> **Requirement**
Each line of the listing needs to be given again exactly.

> **Available data**
*** Block opens ***

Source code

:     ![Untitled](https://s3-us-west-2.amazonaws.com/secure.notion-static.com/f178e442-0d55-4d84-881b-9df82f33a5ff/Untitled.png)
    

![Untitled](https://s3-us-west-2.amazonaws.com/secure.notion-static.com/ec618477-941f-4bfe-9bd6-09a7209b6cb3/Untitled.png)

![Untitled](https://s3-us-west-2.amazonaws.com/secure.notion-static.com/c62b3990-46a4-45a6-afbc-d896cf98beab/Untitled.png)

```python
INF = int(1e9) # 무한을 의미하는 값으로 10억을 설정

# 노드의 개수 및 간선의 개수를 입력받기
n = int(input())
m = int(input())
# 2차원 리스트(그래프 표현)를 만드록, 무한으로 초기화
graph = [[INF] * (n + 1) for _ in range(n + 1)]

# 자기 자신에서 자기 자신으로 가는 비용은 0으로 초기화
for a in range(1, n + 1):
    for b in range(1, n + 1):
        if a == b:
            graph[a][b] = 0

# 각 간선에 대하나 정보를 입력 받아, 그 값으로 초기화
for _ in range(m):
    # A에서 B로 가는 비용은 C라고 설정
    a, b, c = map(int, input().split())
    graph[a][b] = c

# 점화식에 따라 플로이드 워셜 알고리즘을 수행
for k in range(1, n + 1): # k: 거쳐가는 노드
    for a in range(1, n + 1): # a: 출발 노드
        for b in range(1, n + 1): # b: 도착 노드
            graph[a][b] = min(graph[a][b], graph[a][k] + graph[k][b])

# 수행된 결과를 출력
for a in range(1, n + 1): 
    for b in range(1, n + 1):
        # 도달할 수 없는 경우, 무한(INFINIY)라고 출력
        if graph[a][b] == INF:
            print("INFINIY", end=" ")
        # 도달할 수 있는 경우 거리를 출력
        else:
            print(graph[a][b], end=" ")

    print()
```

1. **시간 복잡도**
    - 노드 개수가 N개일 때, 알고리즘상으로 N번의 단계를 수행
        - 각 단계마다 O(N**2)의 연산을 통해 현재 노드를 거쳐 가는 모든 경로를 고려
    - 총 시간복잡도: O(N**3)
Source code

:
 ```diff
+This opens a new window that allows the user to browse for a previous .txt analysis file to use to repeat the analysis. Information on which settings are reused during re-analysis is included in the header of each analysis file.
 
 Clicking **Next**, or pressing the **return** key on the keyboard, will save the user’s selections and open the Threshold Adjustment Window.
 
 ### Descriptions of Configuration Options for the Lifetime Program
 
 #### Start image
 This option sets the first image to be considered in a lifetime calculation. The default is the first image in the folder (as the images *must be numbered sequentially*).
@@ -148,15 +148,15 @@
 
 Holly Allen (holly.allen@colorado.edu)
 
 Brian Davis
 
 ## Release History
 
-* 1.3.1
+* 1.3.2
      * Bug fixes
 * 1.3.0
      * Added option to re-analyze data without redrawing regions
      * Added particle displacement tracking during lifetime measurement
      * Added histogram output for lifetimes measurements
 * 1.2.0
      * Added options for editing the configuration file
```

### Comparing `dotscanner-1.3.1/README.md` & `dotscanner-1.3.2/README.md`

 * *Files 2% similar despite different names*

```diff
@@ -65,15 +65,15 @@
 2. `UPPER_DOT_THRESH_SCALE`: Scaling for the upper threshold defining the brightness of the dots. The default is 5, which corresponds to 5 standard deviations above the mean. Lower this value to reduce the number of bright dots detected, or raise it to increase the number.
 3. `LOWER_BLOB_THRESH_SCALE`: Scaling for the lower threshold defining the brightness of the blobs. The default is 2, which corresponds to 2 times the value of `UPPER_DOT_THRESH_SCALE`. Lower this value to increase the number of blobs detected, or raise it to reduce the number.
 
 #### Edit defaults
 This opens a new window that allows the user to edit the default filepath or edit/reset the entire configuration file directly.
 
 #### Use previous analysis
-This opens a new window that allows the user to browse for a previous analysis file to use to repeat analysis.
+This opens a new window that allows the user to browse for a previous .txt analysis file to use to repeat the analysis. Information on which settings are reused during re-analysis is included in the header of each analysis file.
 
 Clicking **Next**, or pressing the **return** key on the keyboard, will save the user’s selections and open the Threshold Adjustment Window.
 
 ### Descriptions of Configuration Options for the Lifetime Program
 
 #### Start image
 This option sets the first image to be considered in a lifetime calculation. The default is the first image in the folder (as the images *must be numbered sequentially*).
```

*** Block closes ***

> **Answer box**
Source code

:     ![Untitled](https://s3-us-west-2.amazonaws.com/secure.notion-static.com/f178e442-0d55-4d84-881b-9df82f33a5ff/Untitled.png)
    

![Untitled](https://s3-us-west-2.amazonaws.com/secure.notion-static.com/ec618477-941f-4bfe-9bd6-09a7209b6cb3/Untitled.png)

![Untitled](https://s3-us-west-2.amazonaws.com/secure.notion-static.com/c62b3990-46a4-45a6-afbc-d896cf98beab/Untitled.png)

```python
INF = int(1e9) # 무한을 의미하는 값으로 10억을 설정

# 노드의 개수 및 간선의 개수를 입력받기
n = int(input())
m = int(input())
# 2차원 리스트(그래프 표현)를 만드록, 무한으로 초기화
graph = [[INF] * (n + 1) for _ in range(n + 1)]

# 자기 자신에서 자기 자신으로 가는 비용은 0으로 초기화
for a in range(1, n + 1):
    for b in range(1, n + 1):
        if a == b:
            graph[a][b] = 0

# 각 간선에 대하나 정보를 입력 받아, 그 값으로 초기화
for _ in range(m):
    # A에서 B로 가는 비용은 C라고 설정
    a, b, c = map(int, input().split())
    graph[a][b] = c

# 점화식에 따라 플로이드 워셜 알고리즘을 수행
for k in range(1, n + 1): # k: 거쳐가는 노드
    for a in range(1, n + 1): # a: 출발 노드
        for b in range(1, n + 1): # b: 도착 노드
            graph[a][b] = min(graph[a][b], graph[a][k] + graph[k][b])

# 수행된 결과를 출력
for a in range(1, n + 1): 
    for b in range(1, n + 1):
        # 도달할 수 없는 경우, 무한(INFINIY)라고 출력
        if graph[a][b] == INF:
            print("INFINIY", end=" ")
        # 도달할 수 있는 경우 거리를 출력
        else:
            print(graph[a][b], end=" ")

    print()
```

1. **시간 복잡도**
    - 노드 개수가 N개일 때, 알고리즘상으로 N번의 단계를 수행
        - 각 단계마다 O(N**2)의 연산을 통해 현재 노드를 거쳐 가는 모든 경로를 고려
    - 총 시간복잡도: O(N**3)
Source code

:
 ```diff
+This opens a new window that allows the user to browse for a previous .txt analysis file to use to repeat the analysis. Information on which settings are reused during re-analysis is included in the header of each analysis file.
 
 Clicking **Next**, or pressing the **return** key on the keyboard, will save the user’s selections and open the Threshold Adjustment Window.
 
 ### Descriptions of Configuration Options for the Lifetime Program
 
 #### Start image
 This option sets the first image to be considered in a lifetime calculation. The default is the first image in the folder (as the images *must be numbered sequentially*).
@@ -148,15 +148,15 @@
 
 Holly Allen (holly.allen@colorado.edu)
 
 Brian Davis
 
 ## Release History
 
-* 1.3.1
+* 1.3.2
      * Bug fixes
 * 1.3.0
      * Added option to re-analyze data without redrawing regions
      * Added particle displacement tracking during lifetime measurement
      * Added histogram output for lifetimes measurements
 * 1.2.0
      * Added options for editing the configuration file
```

### Comparing `dotscanner-1.3.1/README.md` & `dotscanner-1.3.2/README.md`

 * *Files 2% similar despite different names*

```diff
@@ -65,15 +65,15 @@
 2. `UPPER_DOT_THRESH_SCALE`: Scaling for the upper threshold defining the brightness of the dots. The default is 5, which corresponds to 5 standard deviations above the mean. Lower this value to reduce the number of bright dots detected, or raise it to increase the number.
 3. `LOWER_BLOB_THRESH_SCALE`: Scaling for the lower threshold defining the brightness of the blobs. The default is 2, which corresponds to 2 times the value of `UPPER_DOT_THRESH_SCALE`. Lower this value to increase the number of blobs detected, or raise it to reduce the number.
 
 #### Edit defaults
 This opens a new window that allows the user to edit the default filepath or edit/reset the entire configuration file directly.
 
 #### Use previous analysis
-This opens a new window that allows the user to browse for a previous analysis file to use to repeat analysis.
+This opens a new window that allows the user to browse for a previous .txt analysis file to use to repeat the analysis. Information on which settings are reused during re-analysis is included in the header of each analysis file.
 
 Clicking **Next**, or pressing the **return** key on the keyboard, will save the user’s selections and open the Threshold Adjustment Window.
 
 ### Descriptions of Configuration Options for the Lifetime Program
 
 #### Start image
 This option sets the first image to be considered in a lifetime calculation. The default is the first image in the folder (as the images *must be numbered sequentially*).
```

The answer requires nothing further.